Print the data exactly as it is given, please.

____

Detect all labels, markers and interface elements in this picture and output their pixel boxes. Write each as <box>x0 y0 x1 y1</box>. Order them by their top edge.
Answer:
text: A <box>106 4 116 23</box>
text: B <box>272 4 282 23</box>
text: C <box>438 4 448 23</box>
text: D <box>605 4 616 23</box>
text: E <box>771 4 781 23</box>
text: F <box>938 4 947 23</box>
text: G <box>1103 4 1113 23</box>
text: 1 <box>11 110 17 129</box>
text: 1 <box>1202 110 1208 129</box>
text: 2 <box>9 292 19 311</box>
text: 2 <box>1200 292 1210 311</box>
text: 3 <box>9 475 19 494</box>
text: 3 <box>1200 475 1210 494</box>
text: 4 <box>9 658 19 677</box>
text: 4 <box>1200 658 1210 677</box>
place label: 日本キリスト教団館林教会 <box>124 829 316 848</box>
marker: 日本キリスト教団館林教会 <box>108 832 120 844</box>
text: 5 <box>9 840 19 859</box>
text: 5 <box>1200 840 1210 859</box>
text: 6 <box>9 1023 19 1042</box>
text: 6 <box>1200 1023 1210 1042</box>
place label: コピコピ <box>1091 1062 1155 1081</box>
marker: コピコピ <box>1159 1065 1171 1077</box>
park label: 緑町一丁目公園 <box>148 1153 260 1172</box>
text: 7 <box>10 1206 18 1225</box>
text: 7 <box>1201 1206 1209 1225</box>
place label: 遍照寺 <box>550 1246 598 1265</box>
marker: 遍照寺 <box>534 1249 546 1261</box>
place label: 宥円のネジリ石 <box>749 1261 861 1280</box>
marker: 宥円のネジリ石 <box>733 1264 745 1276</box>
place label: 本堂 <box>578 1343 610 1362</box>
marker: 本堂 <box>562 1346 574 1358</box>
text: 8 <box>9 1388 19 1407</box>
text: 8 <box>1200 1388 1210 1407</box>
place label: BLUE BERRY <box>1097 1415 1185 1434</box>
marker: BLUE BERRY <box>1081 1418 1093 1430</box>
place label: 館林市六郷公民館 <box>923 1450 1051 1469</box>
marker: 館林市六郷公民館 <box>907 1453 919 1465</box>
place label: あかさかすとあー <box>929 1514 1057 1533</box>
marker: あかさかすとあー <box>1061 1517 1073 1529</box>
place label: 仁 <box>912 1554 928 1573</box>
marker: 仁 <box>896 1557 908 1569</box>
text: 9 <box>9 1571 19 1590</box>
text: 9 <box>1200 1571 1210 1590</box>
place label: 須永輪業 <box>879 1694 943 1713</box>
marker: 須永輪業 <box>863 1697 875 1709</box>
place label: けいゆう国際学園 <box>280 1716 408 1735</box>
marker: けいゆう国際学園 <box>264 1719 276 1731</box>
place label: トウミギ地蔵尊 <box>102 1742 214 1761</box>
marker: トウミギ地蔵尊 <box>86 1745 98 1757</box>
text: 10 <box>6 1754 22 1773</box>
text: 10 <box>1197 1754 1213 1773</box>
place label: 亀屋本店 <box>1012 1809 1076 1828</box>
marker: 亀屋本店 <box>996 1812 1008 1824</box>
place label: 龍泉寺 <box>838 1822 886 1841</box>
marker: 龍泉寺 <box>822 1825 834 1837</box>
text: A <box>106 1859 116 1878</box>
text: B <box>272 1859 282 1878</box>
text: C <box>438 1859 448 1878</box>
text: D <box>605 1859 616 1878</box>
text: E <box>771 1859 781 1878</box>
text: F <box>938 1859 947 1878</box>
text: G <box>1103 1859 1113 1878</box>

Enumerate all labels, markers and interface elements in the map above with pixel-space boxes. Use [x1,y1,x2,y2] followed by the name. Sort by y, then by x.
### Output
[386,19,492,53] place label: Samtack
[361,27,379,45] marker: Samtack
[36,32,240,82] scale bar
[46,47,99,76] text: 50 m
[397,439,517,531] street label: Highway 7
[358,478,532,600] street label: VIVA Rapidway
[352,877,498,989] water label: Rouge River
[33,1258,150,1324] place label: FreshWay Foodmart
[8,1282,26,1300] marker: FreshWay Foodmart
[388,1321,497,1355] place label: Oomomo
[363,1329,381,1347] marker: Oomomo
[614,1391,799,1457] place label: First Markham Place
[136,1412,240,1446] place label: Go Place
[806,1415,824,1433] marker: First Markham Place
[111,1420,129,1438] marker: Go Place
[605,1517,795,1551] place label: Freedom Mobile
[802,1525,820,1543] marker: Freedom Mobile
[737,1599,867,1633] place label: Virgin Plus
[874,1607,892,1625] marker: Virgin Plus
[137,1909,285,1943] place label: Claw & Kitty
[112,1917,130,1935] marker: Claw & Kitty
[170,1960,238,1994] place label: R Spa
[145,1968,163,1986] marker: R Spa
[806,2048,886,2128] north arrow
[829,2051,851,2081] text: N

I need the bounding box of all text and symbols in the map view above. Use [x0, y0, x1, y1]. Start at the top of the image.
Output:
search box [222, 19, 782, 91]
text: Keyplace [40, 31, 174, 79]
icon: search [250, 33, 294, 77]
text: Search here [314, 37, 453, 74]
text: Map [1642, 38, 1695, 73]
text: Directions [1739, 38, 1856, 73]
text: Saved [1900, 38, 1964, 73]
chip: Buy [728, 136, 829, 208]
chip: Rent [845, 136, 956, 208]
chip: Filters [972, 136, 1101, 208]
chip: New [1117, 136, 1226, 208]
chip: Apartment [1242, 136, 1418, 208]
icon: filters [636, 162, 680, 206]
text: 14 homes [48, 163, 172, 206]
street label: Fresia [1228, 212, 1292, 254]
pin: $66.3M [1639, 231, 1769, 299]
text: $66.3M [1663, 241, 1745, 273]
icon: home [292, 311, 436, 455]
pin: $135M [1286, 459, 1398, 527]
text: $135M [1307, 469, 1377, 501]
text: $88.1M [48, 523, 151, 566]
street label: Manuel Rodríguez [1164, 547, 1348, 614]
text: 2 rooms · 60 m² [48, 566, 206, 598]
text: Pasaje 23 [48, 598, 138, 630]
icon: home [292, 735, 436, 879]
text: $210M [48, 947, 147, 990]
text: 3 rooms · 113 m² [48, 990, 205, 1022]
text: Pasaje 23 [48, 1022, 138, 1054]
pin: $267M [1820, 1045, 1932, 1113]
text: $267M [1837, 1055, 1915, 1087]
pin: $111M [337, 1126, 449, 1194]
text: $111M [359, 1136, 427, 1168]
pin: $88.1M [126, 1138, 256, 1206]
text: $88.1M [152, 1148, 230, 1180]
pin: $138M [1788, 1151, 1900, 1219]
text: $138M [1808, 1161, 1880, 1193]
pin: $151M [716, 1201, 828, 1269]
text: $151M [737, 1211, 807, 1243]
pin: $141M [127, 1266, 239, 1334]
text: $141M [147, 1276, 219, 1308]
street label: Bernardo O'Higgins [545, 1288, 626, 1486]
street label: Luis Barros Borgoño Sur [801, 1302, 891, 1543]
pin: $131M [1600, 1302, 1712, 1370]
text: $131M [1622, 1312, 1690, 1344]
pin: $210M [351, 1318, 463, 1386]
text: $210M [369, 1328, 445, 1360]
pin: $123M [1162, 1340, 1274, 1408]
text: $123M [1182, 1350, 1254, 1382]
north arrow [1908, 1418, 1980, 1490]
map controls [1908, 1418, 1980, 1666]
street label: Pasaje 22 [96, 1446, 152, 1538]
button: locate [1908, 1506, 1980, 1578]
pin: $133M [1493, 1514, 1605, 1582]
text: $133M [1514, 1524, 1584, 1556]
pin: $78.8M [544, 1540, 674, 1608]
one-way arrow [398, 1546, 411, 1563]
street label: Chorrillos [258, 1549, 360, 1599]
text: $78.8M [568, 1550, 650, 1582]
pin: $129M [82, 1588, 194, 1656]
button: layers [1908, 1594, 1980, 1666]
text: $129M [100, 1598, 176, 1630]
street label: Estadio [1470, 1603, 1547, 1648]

____

• **Exercise answer**
Detect all labels, markers and interface elements in this picture and output their pixel boxes. Write each as <box>x0 y0 x1 y1</box>. Order them by their top edge.
Answer:
text: A <box>106 4 116 23</box>
text: B <box>272 4 282 23</box>
text: C <box>438 4 448 23</box>
text: D <box>605 4 616 23</box>
text: E <box>771 4 781 23</box>
text: F <box>938 4 947 23</box>
text: G <box>1103 4 1113 23</box>
text: 1 <box>11 110 17 129</box>
text: 1 <box>1202 110 1208 129</box>
text: 2 <box>9 292 19 311</box>
text: 2 <box>1200 292 1210 311</box>
text: 3 <box>9 475 19 494</box>
text: 3 <box>1200 475 1210 494</box>
text: 4 <box>9 658 19 677</box>
text: 4 <box>1200 658 1210 677</box>
place label: 日本キリスト教団館林教会 <box>124 829 316 848</box>
marker: 日本キリスト教団館林教会 <box>108 832 120 844</box>
text: 5 <box>9 840 19 859</box>
text: 5 <box>1200 840 1210 859</box>
text: 6 <box>9 1023 19 1042</box>
text: 6 <box>1200 1023 1210 1042</box>
place label: コピコピ <box>1091 1062 1155 1081</box>
marker: コピコピ <box>1159 1065 1171 1077</box>
park label: 緑町一丁目公園 <box>148 1153 260 1172</box>
text: 7 <box>10 1206 18 1225</box>
text: 7 <box>1201 1206 1209 1225</box>
place label: 遍照寺 <box>550 1246 598 1265</box>
marker: 遍照寺 <box>534 1249 546 1261</box>
place label: 宥円のネジリ石 <box>749 1261 861 1280</box>
marker: 宥円のネジリ石 <box>733 1264 745 1276</box>
place label: 本堂 <box>578 1343 610 1362</box>
marker: 本堂 <box>562 1346 574 1358</box>
text: 8 <box>9 1388 19 1407</box>
text: 8 <box>1200 1388 1210 1407</box>
place label: BLUE BERRY <box>1097 1415 1185 1434</box>
marker: BLUE BERRY <box>1081 1418 1093 1430</box>
place label: 館林市六郷公民館 <box>923 1450 1051 1469</box>
marker: 館林市六郷公民館 <box>907 1453 919 1465</box>
place label: あかさかすとあー <box>929 1514 1057 1533</box>
marker: あかさかすとあー <box>1061 1517 1073 1529</box>
place label: 仁 <box>912 1554 928 1573</box>
marker: 仁 <box>896 1557 908 1569</box>
text: 9 <box>9 1571 19 1590</box>
text: 9 <box>1200 1571 1210 1590</box>
place label: 須永輪業 <box>879 1694 943 1713</box>
marker: 須永輪業 <box>863 1697 875 1709</box>
place label: けいゆう国際学園 <box>280 1716 408 1735</box>
marker: けいゆう国際学園 <box>264 1719 276 1731</box>
place label: トウミギ地蔵尊 <box>102 1742 214 1761</box>
marker: トウミギ地蔵尊 <box>86 1745 98 1757</box>
text: 10 <box>6 1754 22 1773</box>
text: 10 <box>1197 1754 1213 1773</box>
place label: 亀屋本店 <box>1012 1809 1076 1828</box>
marker: 亀屋本店 <box>996 1812 1008 1824</box>
place label: 龍泉寺 <box>838 1822 886 1841</box>
marker: 龍泉寺 <box>822 1825 834 1837</box>
text: A <box>106 1859 116 1878</box>
text: B <box>272 1859 282 1878</box>
text: C <box>438 1859 448 1878</box>
text: D <box>605 1859 616 1878</box>
text: E <box>771 1859 781 1878</box>
text: F <box>938 1859 947 1878</box>
text: G <box>1103 1859 1113 1878</box>

Enumerate all labels, markers and interface elements in the map above with pixel-space boxes. Use [x1,y1,x2,y2] followed by the name. Sort by y, then by x.
### Output
[386,19,492,53] place label: Samtack
[361,27,379,45] marker: Samtack
[36,32,240,82] scale bar
[46,47,99,76] text: 50 m
[397,439,517,531] street label: Highway 7
[358,478,532,600] street label: VIVA Rapidway
[352,877,498,989] water label: Rouge River
[33,1258,150,1324] place label: FreshWay Foodmart
[8,1282,26,1300] marker: FreshWay Foodmart
[388,1321,497,1355] place label: Oomomo
[363,1329,381,1347] marker: Oomomo
[614,1391,799,1457] place label: First Markham Place
[136,1412,240,1446] place label: Go Place
[806,1415,824,1433] marker: First Markham Place
[111,1420,129,1438] marker: Go Place
[605,1517,795,1551] place label: Freedom Mobile
[802,1525,820,1543] marker: Freedom Mobile
[737,1599,867,1633] place label: Virgin Plus
[874,1607,892,1625] marker: Virgin Plus
[137,1909,285,1943] place label: Claw & Kitty
[112,1917,130,1935] marker: Claw & Kitty
[170,1960,238,1994] place label: R Spa
[145,1968,163,1986] marker: R Spa
[806,2048,886,2128] north arrow
[829,2051,851,2081] text: N

I need the bounding box of all text and symbols in the map view above. Use [x0, y0, x1, y1]. Start at the top of the image.
Output:
search box [222, 19, 782, 91]
text: Keyplace [40, 31, 174, 79]
icon: search [250, 33, 294, 77]
text: Search here [314, 37, 453, 74]
text: Map [1642, 38, 1695, 73]
text: Directions [1739, 38, 1856, 73]
text: Saved [1900, 38, 1964, 73]
chip: Buy [728, 136, 829, 208]
chip: Rent [845, 136, 956, 208]
chip: Filters [972, 136, 1101, 208]
chip: New [1117, 136, 1226, 208]
chip: Apartment [1242, 136, 1418, 208]
icon: filters [636, 162, 680, 206]
text: 14 homes [48, 163, 172, 206]
street label: Fresia [1228, 212, 1292, 254]
pin: $66.3M [1639, 231, 1769, 299]
text: $66.3M [1663, 241, 1745, 273]
icon: home [292, 311, 436, 455]
pin: $135M [1286, 459, 1398, 527]
text: $135M [1307, 469, 1377, 501]
text: $88.1M [48, 523, 151, 566]
street label: Manuel Rodríguez [1164, 547, 1348, 614]
text: 2 rooms · 60 m² [48, 566, 206, 598]
text: Pasaje 23 [48, 598, 138, 630]
icon: home [292, 735, 436, 879]
text: $210M [48, 947, 147, 990]
text: 3 rooms · 113 m² [48, 990, 205, 1022]
text: Pasaje 23 [48, 1022, 138, 1054]
pin: $267M [1820, 1045, 1932, 1113]
text: $267M [1837, 1055, 1915, 1087]
pin: $111M [337, 1126, 449, 1194]
text: $111M [359, 1136, 427, 1168]
pin: $88.1M [126, 1138, 256, 1206]
text: $88.1M [152, 1148, 230, 1180]
pin: $138M [1788, 1151, 1900, 1219]
text: $138M [1808, 1161, 1880, 1193]
pin: $151M [716, 1201, 828, 1269]
text: $151M [737, 1211, 807, 1243]
pin: $141M [127, 1266, 239, 1334]
text: $141M [147, 1276, 219, 1308]
street label: Bernardo O'Higgins [545, 1288, 626, 1486]
street label: Luis Barros Borgoño Sur [801, 1302, 891, 1543]
pin: $131M [1600, 1302, 1712, 1370]
text: $131M [1622, 1312, 1690, 1344]
pin: $210M [351, 1318, 463, 1386]
text: $210M [369, 1328, 445, 1360]
pin: $123M [1162, 1340, 1274, 1408]
text: $123M [1182, 1350, 1254, 1382]
north arrow [1908, 1418, 1980, 1490]
map controls [1908, 1418, 1980, 1666]
street label: Pasaje 22 [96, 1446, 152, 1538]
button: locate [1908, 1506, 1980, 1578]
pin: $133M [1493, 1514, 1605, 1582]
text: $133M [1514, 1524, 1584, 1556]
pin: $78.8M [544, 1540, 674, 1608]
one-way arrow [398, 1546, 411, 1563]
street label: Chorrillos [258, 1549, 360, 1599]
text: $78.8M [568, 1550, 650, 1582]
pin: $129M [82, 1588, 194, 1656]
button: layers [1908, 1594, 1980, 1666]
text: $129M [100, 1598, 176, 1630]
street label: Estadio [1470, 1603, 1547, 1648]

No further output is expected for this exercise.